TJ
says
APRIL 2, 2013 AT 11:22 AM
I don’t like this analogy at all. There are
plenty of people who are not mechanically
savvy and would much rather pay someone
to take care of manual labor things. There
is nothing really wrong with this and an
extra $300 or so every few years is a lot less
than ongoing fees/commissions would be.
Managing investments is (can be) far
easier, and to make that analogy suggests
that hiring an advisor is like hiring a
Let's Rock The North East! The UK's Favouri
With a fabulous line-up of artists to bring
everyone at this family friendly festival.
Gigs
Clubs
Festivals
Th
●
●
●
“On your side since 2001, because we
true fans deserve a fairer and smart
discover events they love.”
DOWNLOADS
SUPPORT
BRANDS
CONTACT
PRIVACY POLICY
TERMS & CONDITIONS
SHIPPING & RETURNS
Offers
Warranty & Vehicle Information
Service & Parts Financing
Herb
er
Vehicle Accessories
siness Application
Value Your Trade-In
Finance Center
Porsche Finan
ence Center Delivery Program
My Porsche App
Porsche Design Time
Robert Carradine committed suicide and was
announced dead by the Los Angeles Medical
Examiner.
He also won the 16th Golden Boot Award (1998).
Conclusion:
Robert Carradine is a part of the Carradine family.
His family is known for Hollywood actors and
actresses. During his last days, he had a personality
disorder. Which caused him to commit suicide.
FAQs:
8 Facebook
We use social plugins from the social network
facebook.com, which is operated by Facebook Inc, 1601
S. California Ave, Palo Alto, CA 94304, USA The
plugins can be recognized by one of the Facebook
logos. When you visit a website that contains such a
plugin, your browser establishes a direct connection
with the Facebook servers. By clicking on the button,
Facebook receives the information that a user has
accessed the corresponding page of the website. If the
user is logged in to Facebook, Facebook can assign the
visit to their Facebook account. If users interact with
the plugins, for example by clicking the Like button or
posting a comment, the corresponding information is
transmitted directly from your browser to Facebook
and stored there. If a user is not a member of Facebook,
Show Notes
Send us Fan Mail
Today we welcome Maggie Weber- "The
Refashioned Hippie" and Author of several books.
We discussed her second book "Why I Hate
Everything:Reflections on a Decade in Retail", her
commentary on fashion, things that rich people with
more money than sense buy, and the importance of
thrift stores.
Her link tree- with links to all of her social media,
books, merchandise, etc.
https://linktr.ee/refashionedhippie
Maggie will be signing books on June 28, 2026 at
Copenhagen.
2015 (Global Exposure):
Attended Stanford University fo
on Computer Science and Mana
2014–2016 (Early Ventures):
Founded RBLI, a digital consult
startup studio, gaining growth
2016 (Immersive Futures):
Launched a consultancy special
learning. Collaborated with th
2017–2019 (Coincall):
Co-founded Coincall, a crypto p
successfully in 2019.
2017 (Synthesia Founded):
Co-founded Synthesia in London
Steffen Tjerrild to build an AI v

## DESCRIPTION OF THE TASK
Taking the material above, extract exactly and only the lines from the line with "disorder. Which caused him to commit suicide." to the line with "Founded RBLI, a digital consult", inclusive of both.

## WRITTEN REPLY
disorder. Which caused him to commit suicide.
FAQs:
8 Facebook
We use social plugins from the social network
facebook.com, which is operated by Facebook Inc, 1601
S. California Ave, Palo Alto, CA 94304, USA The
plugins can be recognized by one of the Facebook
logos. When you visit a website that contains such a
plugin, your browser establishes a direct connection
with the Facebook servers. By clicking on the button,
Facebook receives the information that a user has
accessed the corresponding page of the website. If the
user is logged in to Facebook, Facebook can assign the
visit to their Facebook account. If users interact with
the plugins, for example by clicking the Like button or
posting a comment, the corresponding information is
transmitted directly from your browser to Facebook
and stored there. If a user is not a member of Facebook,
Show Notes
Send us Fan Mail
Today we welcome Maggie Weber- "The
Refashioned Hippie" and Author of several books.
We discussed her second book "Why I Hate
Everything:Reflections on a Decade in Retail", her
commentary on fashion, things that rich people with
more money than sense buy, and the importance of
thrift stores.
Her link tree- with links to all of her social media,
books, merchandise, etc.
https://linktr.ee/refashionedhippie
Maggie will be signing books on June 28, 2026 at
Copenhagen.
2015 (Global Exposure):
Attended Stanford University fo
on Computer Science and Mana
2014–2016 (Early Ventures):
Founded RBLI, a digital consult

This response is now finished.